# Work order
The answer must be an exact transcription of all the records below.

# # # # # # #

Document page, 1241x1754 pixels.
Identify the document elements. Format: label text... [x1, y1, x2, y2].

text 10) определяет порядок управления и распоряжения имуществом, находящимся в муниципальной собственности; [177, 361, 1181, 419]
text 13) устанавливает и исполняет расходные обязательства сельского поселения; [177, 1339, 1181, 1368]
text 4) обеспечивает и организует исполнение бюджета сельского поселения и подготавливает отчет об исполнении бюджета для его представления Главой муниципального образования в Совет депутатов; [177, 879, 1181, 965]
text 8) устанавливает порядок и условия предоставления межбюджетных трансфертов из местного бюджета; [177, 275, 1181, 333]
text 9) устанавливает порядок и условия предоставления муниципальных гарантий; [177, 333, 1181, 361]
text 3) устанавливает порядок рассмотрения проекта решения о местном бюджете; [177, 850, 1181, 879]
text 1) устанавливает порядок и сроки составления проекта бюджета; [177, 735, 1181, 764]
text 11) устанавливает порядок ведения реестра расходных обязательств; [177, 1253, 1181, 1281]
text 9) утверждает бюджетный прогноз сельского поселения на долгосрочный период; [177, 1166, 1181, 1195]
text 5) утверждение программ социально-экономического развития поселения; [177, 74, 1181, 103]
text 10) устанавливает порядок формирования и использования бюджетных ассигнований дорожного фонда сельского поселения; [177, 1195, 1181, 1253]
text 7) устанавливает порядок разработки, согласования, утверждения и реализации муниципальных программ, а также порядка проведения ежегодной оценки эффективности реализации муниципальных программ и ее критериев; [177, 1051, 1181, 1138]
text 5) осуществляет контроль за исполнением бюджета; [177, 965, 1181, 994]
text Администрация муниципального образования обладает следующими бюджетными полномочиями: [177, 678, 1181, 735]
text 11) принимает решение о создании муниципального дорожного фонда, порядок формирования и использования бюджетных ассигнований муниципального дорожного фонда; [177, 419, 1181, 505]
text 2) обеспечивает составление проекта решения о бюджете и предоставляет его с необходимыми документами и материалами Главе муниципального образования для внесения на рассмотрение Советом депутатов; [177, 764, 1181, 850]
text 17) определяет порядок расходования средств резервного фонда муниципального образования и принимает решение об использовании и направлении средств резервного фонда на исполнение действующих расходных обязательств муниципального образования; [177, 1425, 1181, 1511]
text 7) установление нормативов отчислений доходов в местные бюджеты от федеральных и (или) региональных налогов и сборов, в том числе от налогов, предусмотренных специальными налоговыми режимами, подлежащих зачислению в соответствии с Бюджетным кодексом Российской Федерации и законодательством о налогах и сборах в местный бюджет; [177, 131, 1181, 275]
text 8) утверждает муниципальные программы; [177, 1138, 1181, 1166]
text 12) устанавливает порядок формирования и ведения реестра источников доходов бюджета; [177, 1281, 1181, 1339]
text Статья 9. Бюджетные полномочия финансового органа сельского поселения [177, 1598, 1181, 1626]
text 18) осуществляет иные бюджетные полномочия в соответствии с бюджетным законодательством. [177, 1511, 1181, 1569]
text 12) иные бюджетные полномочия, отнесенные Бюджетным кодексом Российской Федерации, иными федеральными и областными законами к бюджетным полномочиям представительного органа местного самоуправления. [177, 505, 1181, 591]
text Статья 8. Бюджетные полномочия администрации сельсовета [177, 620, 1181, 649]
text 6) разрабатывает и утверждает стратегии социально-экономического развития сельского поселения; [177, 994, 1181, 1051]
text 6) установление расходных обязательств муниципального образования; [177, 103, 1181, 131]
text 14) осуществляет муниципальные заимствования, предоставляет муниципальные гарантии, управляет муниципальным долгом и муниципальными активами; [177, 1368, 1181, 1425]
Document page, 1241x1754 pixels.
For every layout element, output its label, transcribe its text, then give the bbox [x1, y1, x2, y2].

# # # # # # #

# Answer to this exercise
Document page, 1241x1754 pixels.
Identify the document elements. Format: label text... [x1, y1, x2, y2].

text 10) определяет порядок управления и распоряжения имуществом, находящимся в муниципальной собственности; [177, 361, 1181, 419]
text 13) устанавливает и исполняет расходные обязательства сельского поселения; [177, 1339, 1181, 1368]
text 4) обеспечивает и организует исполнение бюджета сельского поселения и подготавливает отчет об исполнении бюджета для его представления Главой муниципального образования в Совет депутатов; [177, 879, 1181, 965]
text 8) устанавливает порядок и условия предоставления межбюджетных трансфертов из местного бюджета; [177, 275, 1181, 333]
text 9) устанавливает порядок и условия предоставления муниципальных гарантий; [177, 333, 1181, 361]
text 3) устанавливает порядок рассмотрения проекта решения о местном бюджете; [177, 850, 1181, 879]
text 1) устанавливает порядок и сроки составления проекта бюджета; [177, 735, 1181, 764]
text 11) устанавливает порядок ведения реестра расходных обязательств; [177, 1253, 1181, 1281]
text 9) утверждает бюджетный прогноз сельского поселения на долгосрочный период; [177, 1166, 1181, 1195]
text 5) утверждение программ социально-экономического развития поселения; [177, 74, 1181, 103]
text 10) устанавливает порядок формирования и использования бюджетных ассигнований дорожного фонда сельского поселения; [177, 1195, 1181, 1253]
text 7) устанавливает порядок разработки, согласования, утверждения и реализации муниципальных программ, а также порядка проведения ежегодной оценки эффективности реализации муниципальных программ и ее критериев; [177, 1051, 1181, 1138]
text 5) осуществляет контроль за исполнением бюджета; [177, 965, 1181, 994]
text Администрация муниципального образования обладает следующими бюджетными полномочиями: [177, 678, 1181, 735]
text 11) принимает решение о создании муниципального дорожного фонда, порядок формирования и использования бюджетных ассигнований муниципального дорожного фонда; [177, 419, 1181, 505]
text 2) обеспечивает составление проекта решения о бюджете и предоставляет его с необходимыми документами и материалами Главе муниципального образования для внесения на рассмотрение Советом депутатов; [177, 764, 1181, 850]
text 17) определяет порядок расходования средств резервного фонда муниципального образования и принимает решение об использовании и направлении средств резервного фонда на исполнение действующих расходных обязательств муниципального образования; [177, 1425, 1181, 1511]
text 7) установление нормативов отчислений доходов в местные бюджеты от федеральных и (или) региональных налогов и сборов, в том числе от налогов, предусмотренных специальными налоговыми режимами, подлежащих зачислению в соответствии с Бюджетным кодексом Российской Федерации и законодательством о налогах и сборах в местный бюджет; [177, 131, 1181, 275]
text 8) утверждает муниципальные программы; [177, 1138, 1181, 1166]
text 12) устанавливает порядок формирования и ведения реестра источников доходов бюджета; [177, 1281, 1181, 1339]
text Статья 9. Бюджетные полномочия финансового органа сельского поселения [177, 1598, 1181, 1626]
text 18) осуществляет иные бюджетные полномочия в соответствии с бюджетным законодательством. [177, 1511, 1181, 1569]
text 12) иные бюджетные полномочия, отнесенные Бюджетным кодексом Российской Федерации, иными федеральными и областными законами к бюджетным полномочиям представительного органа местного самоуправления. [177, 505, 1181, 591]
text Статья 8. Бюджетные полномочия администрации сельсовета [177, 620, 1181, 649]
text 6) разрабатывает и утверждает стратегии социально-экономического развития сельского поселения; [177, 994, 1181, 1051]
text 6) установление расходных обязательств муниципального образования; [177, 103, 1181, 131]
text 14) осуществляет муниципальные заимствования, предоставляет муниципальные гарантии, управляет муниципальным долгом и муниципальными активами; [177, 1368, 1181, 1425]
Document page, 1241x1754 pixels.
For every layout element, output its label, transcribe its text, then give the bbox [x1, y1, x2, y2].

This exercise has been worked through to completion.